I confess, I never actually bothered to forward the message to the provided address: my initial email was time-sensitive, so I couldn’t afford to wait for Microsoft’s response. Also, their customer support’s stellar reputation precedes them, so I chose to use my time more wisely. Even if they would’ve resolved it nicely, there’s nothing preventing Microsoft (or any other provider) from breaking my deliverability again in the future. Instead, I opted for a compromise.

As a result of providers’ IP reputation systems, a whole new business has appeared: SMTP relays. They offer to take the issue out of your hands: you send your emails through their servers, and they do their best to deliver them to large providers. SMTP relays are mostly used for sending marketing emails in bulk, but are also useful to avoid small-scale problems as described above. There are many SMTP relay services to choose from, at various prices.

Using an SMTP relay results in more reliable delivery of your messages to large providers, but an obvious concern is privacy: the relay server can read all your outgoing emails (but not incoming), so you’ll have to trust the service you choose. But it’s no worse than using a major provider, and if you’re sending sensitive material, why use email in the first place? Personally, I use SMTP2GO, but I can’t say how good they are; do your own research.

OpenSMTPD settings

Once you’ve chosen an SMTP relay service, let’s say relay.com, and set up your account, they’ll let you create credentials to use their SMTP servers. Suppose these credentials are <username> and <password>, create a file /etc/smtpd/relaypw with contents:

<label> <username>:<password>

Where <label> is a string of your choice. Note that <password> must be plaintext, because it needs to be provided to the relay server. To tell OpenSMTPD to use the relay, edit /etc/smtpd/smtpd.conf as follows, i.e. register the relaypw table and modify the SEND action:

table relaypw "/etc/smtpd/relaypw"

#action "SEND" relay srs ### Replace this line with the following:
action "SEND" relay host "smtps://<label>@relay.com:465" auth <relaypw> pki "example.com" srs

With <label> replaced by the label you chose earlier, and relay.com:465 replaced by the host/port combination given in the relay service’s documentation. Depending on what they support, you may also need to change the protocol smtps:// (SMTP over TLS) to smtp:// (SMTP with optional STARTTLS) or smtp+tls:// (SMTP with mandatory STARTTLS). I recommend SMTPS.

DNS records

If you’ve been paying attention so far, you have a burning question: what about SPF and stuff? Wasn’t the point to prevent SMTP servers from sending emails on others’ behalf? Well, yes, so you’ll need to add some DNS records for the relay to work. The details depend on which service you choose, so they’ll tell you what to do when you’re setting up your account. As an example, based on my experience with SMTP2GO, you may need to add two CNAME records like:

emXXXXXX.example.com. CNAME return.relay.com.
sXXXXXX._domainkey.example.com. CNAME dkim.relay.com.

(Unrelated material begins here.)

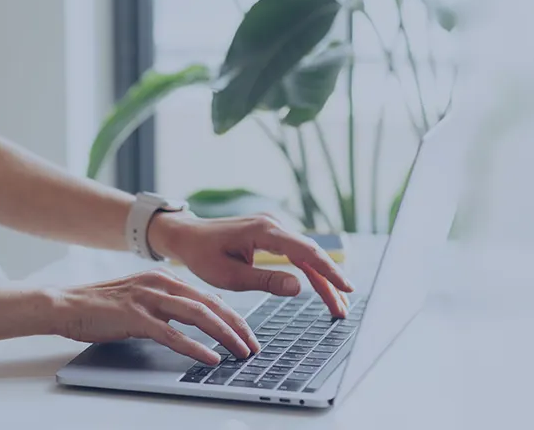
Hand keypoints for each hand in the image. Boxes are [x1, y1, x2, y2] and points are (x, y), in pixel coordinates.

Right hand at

Which, roughly speaking, respectively enable SPF and DKIM. Here, XXXXXX is an ID that the service will provide to you, since the DNS addresses must be unique.

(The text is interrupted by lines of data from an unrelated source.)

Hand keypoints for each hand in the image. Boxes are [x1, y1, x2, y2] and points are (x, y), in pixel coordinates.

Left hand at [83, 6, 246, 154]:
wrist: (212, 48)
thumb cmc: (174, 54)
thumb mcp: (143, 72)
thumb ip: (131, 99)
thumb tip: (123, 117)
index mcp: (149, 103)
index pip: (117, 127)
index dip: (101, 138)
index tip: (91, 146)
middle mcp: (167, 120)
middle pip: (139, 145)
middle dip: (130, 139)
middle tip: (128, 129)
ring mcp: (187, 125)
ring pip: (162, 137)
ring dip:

Technically, those two DNS records should be enough for SPF and DKIM, but in practice, it seems that different email providers/tools have slightly different interpretations of these standards, and can get confused when an email passes through multiple unaffiliated SMTP servers. Therefore, I recommend explicitly adding the relay to your SPF policy:

example.com TXT "v=spf1 mx include:spf.relay.com -all"

Your relay service might not publicly document their version of spf.relay.com, but you can find it by looking up your CNAME emXXXXXX.example.com (or equivalent) in MXToolBox’ SPF tool.

I also recommend relaxing your DMARC domain policy for SPF and DKIM, such that your CNAME subdomains still pass the alignment checks:

_dmarc.example.com. TXT "v=DMARC1; aspf=r; adkim=r; ..."

Be sure to check that it’s set up correctly using the website “Learn and test DMARC”.